• _PROBLEM TO SOLVE_: Count the lines in the listing below that contain the string "point", matching case exactly, and reply with only that number.

• _RECORD SET_:
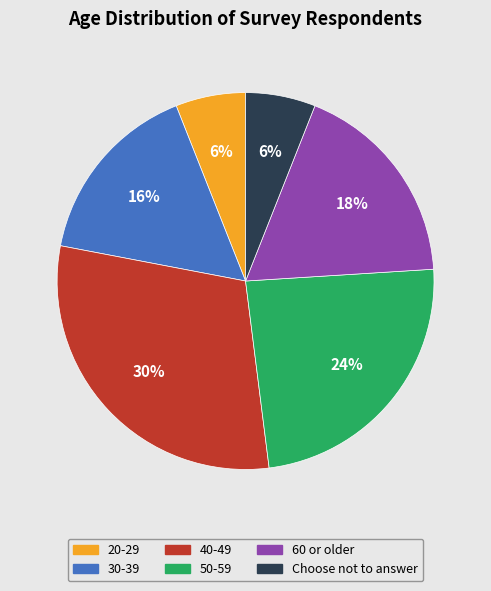

To the nearest percent, what percentage of the pie is Choose not to answer?

6%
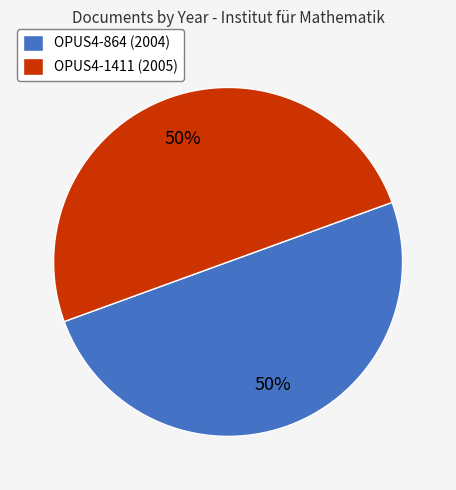

True or false: OPUS4-1411 (2005) accounts for 62% of the total.

False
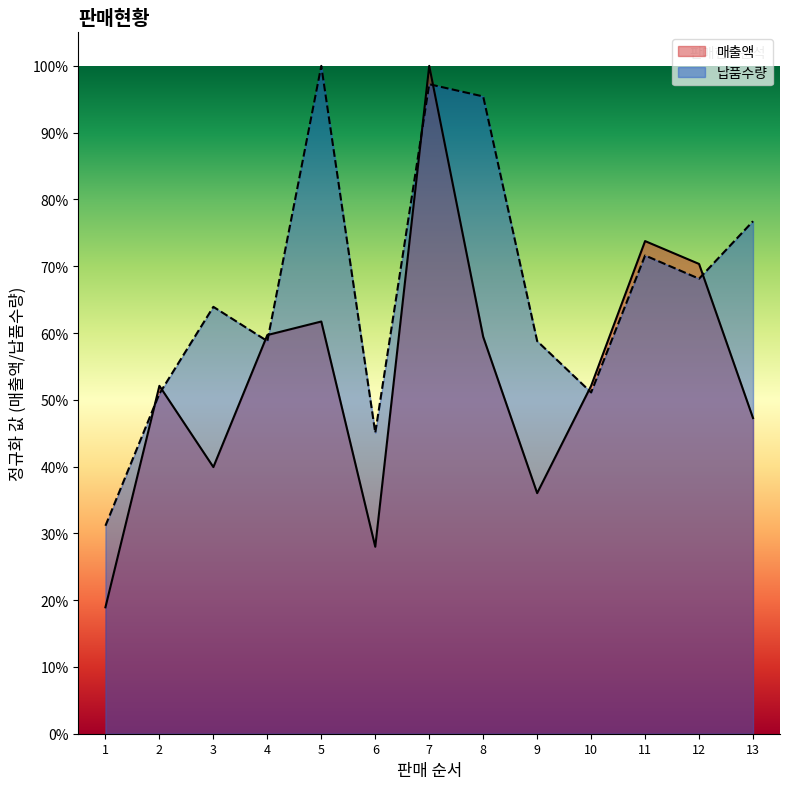

Does the chart display data point markers on the line(s)?

No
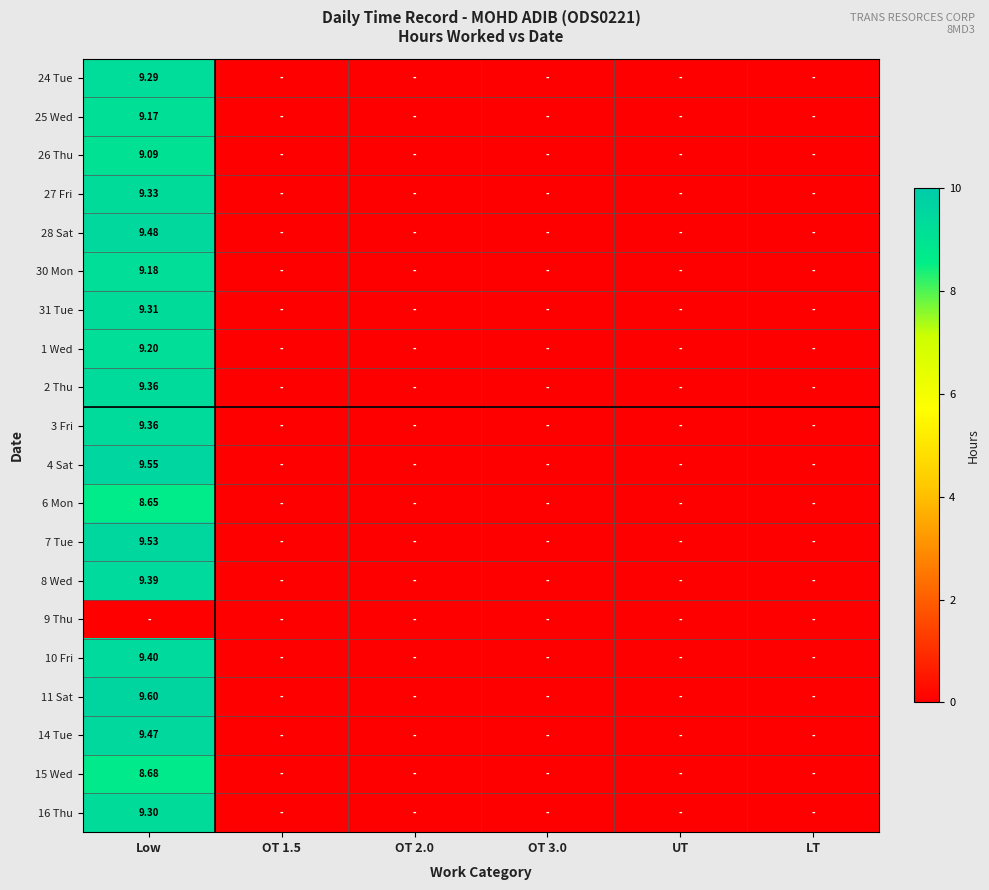

Is the value of 8 Wed at Low greater than the value of 4 Sat at OT 2.0?

Yes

• _RESPONSE AREA_: 1